У одних людей жизнь складывается, другие складывают ее сами, в этом Настя была убеждена. Вот почему первые могут радоваться или сетовать, в зависимости от обстоятельств, а другие молча и упорно кладут кирпичи, слой за слоем; если кладка выходит неудачной, разбирают и строят заново. Себя она относила к этим другим. Если бы она позволила своей жизни складываться, сидеть бы ей на «болоте» по сегодняшний день. Отъезд из дому, университет, новая работа – всему этому Настя была обязана только самой себе, и лишь немецкую тетку можно считать подарком судьбы. Так ведь судьба награждает далеко не всех, а только тех, кто заслужил.
В детстве она любила сказки – чем волшебней сюжет, тем лучше. Герои сказок, она заметила, тоже не сидели сложа руки в ожидании, пока их жизнь сложится – они истаптывали железные башмаки, глодали железный хлеб, ломали железные посохи, громоздя один невероятный подвиг на другой, на то и сказка. Ложь, конечно; да в ней намек. Сколько раз герои проходят три царства: медное, серебряное и золотое, с соответствующим уровнем благополучия каждое. Вполне, казалось бы, неугомонный молодец мог осесть в благоденствующем серебряном царстве, ан нет: идет дальше. Так и бравый солдат из «Огнива»: сначала жадно набивает ранец медными деньгами, а потом вытряхивает их, чтобы наполнить серебром – до того момента, пока не увидит золото. Лучшее – враг хорошего.
Ростик не любит эту сказку. Когда был маленький, плакал: «Зачем он ведьму убил? Обманул, обманул; огниво не отдал, себе оставил, а ей голову отрубил. Это нечестно!».
Карл его поддержал: «А ведь он прав. Зачем было ведьму убивать?». Послушать мужа, так можно было не заглядываться на серебро и золото, насыпать в ранец медяков, вручить старой карге волшебное огниво и чинно уйти, шаркнув ножкой. Сам он, Настя не сомневалась, именно так бы и сделал. Он всю жизнь проведет в медном царстве, причем не царем, а так, обитателем. И на работе сделал такую же головокружительную карьеру: инженер – старший инженер – руководитель группы, это его потолок. Да и не только его – так живут многие, потому что не видели другой жизни – ни серебряного, ни золотого царства. Девочки из экскурсионного бюро, побывавшие в Болгарии или в Польше, возвращаются пришибленные, больные. Это самое трудное – вернуться назад и опять жить, как до поездки, словно не было никакой Польши, никакой Болгарии. Жить и знать, что ты обречен на эту жизнь, а здесь никогда не наступит ничего похожего на самую простенькую Болгарию.

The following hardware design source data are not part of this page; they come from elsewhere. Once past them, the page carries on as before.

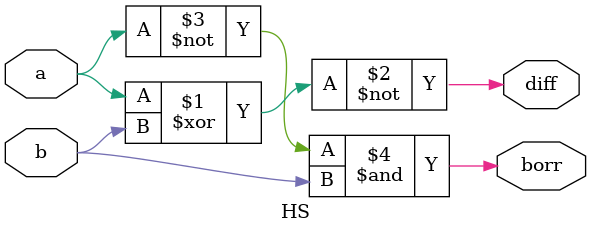
<source format=v>
`timescale 1ns / 1ps
module HS(a,b,diff,borr);
input a,b; output diff,borr;
assign diff=~(a^b);
assign borr=~a&b;
endmodule

</source>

Настя хорошо знала это по себе. Выйти из поезда «Берлин – Москва» было все равно что вернуться на «болото», в поселок городского типа, откуда не добраться ни до какого царства, даже самого завалящего медного.
Но ведь где-то ждало серебряное, потом золотое… Продолжая ряд, можно было допустить и существование бриллиантового царства – разве стремление к лучшему имеет предел?
Лучик бриллиантового царства сверкнул, когда Степан Васильевич подарил ей обручальное кольцо. Оно было совсем не похоже на то, которое Настя носила на пальце и только недавно сняла, как новый муж и новый брак отличались от прежних.
После того как Баев вернулся из отпуска, он стал приезжать чаще. Здороваясь, произносил одну и ту же фразу: «Друзья встречаются вновь», словно задавал тональность их встречам: дескать, по-прежнему друзья, никакого подтекста. И во время его пребывания ничего не происходило такого, что выходило бы за рамки сложившейся традиции их отношений: прогулки по взморью, экскурсионные поездки по самым живописным местам, ресторан, иногда концерт. И вместе с тем присутствовало что-то неуловимое, о чем Настя безошибочно знала, хотя ничем не выдавала своего знания; нечто, что рано или поздно должно было определиться. Она твердо решила дождаться этой определенности, которая – она была уверена – последует. Иначе… иначе быть не могло; я вам не Анна Каренина.
В ничем не примечательный серый октябрьский вечер Степан Васильевич сделал предложение. Объяснения в любви не было, что оставило в Насте неожиданное разочарование; предложение звучало почти по-деловому. Говорил он сосредоточенно, чуть нахмурясь, и бороздка на переносице, как выяснилось, была для нее уже привычной; только голос, немного ниже обычного, выдавал волнение. Слова и фразы были сдержанными, корректными, почти официальными.